Institutionelle
Barrieren behindern Leistung
Zum Bericht „Kein Sturm mehr auf Gymnasien“, VN vom 8. 3. 2023:
Die Aussagen von Gerald Fenkart zur Aussortierung zehnjähriger Schüler:innen im Schulwesen erschreckt: In weltweiten PISA-Studien geht es nicht nur um schulische Leistungen, sondern um Chancengerechtigkeit und Wellbeing, also gesellschaftliches Wohlergehen. Wenn Herr Fenkart einseitig ausgewählte Daten gegen medizinische Befunde ausspielt („Dr. Concin irrt sich gewaltig“), nähert er sich bedenklich pandemiebekannten Verschwörungsmythen. Wir wollen doch keine gespaltene Gesellschaft!
Dr. Andreas Schleicher von der OECD resümiert die Erkenntnisse aus den PISA-Studien: „Es ist nicht überraschend, dass die von den Schüler:innen wahrgenommene Unterstützung durch ihre Lehrkräfte in gegliederten Schulsystemen am geringsten ist.“ Er rät Bildungspolitikern, frühe Selektion zu begrenzen und deren Folgen zu mindern, denn jede institutionelle Barriere im Bildungssystem behindert Leistung und verstärkt Chancenungerechtigkeit. Als Wissenschaftler konnte ich in der Studie „Schule der Zehn- bis 14-Jährigen in Vorarlberg“ ungenutzte Bildungschancen kennenlernen, die zu wenig genutzt werden.

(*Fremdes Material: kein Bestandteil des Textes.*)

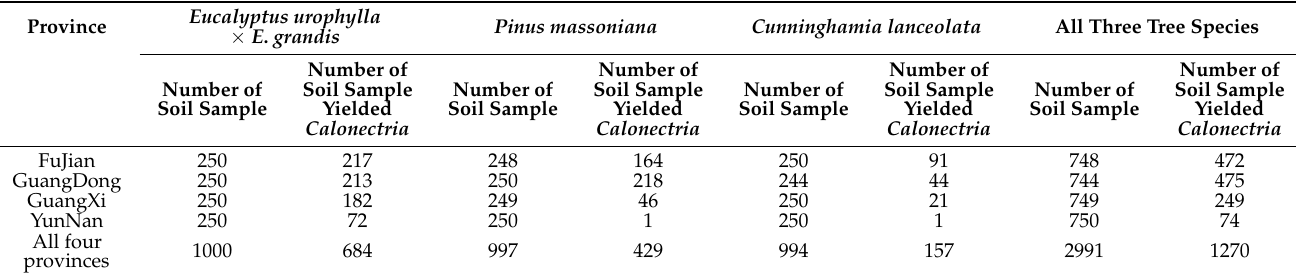
Table 5. Number of soil samples collected and Calonectria isolates obtained from plantations of three tree species in four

Vorarlberg könnte zum Weltklassesystem werden, wenn es der OECD folgen würde: „Bildungssysteme, die sich durch alternative Denkweisen bedroht fühlen, werden immer weiter zurückfallen; die Zukunft gehört denen, die offen für die Welt sind und bereit, von und mit den leistungsfähigsten Bildungssystemen der Welt zu lernen.“ Wir können nur gewinnen, wenn wir nicht auf das Trennende in der künftigen Entwicklung der Gesellschaft setzen.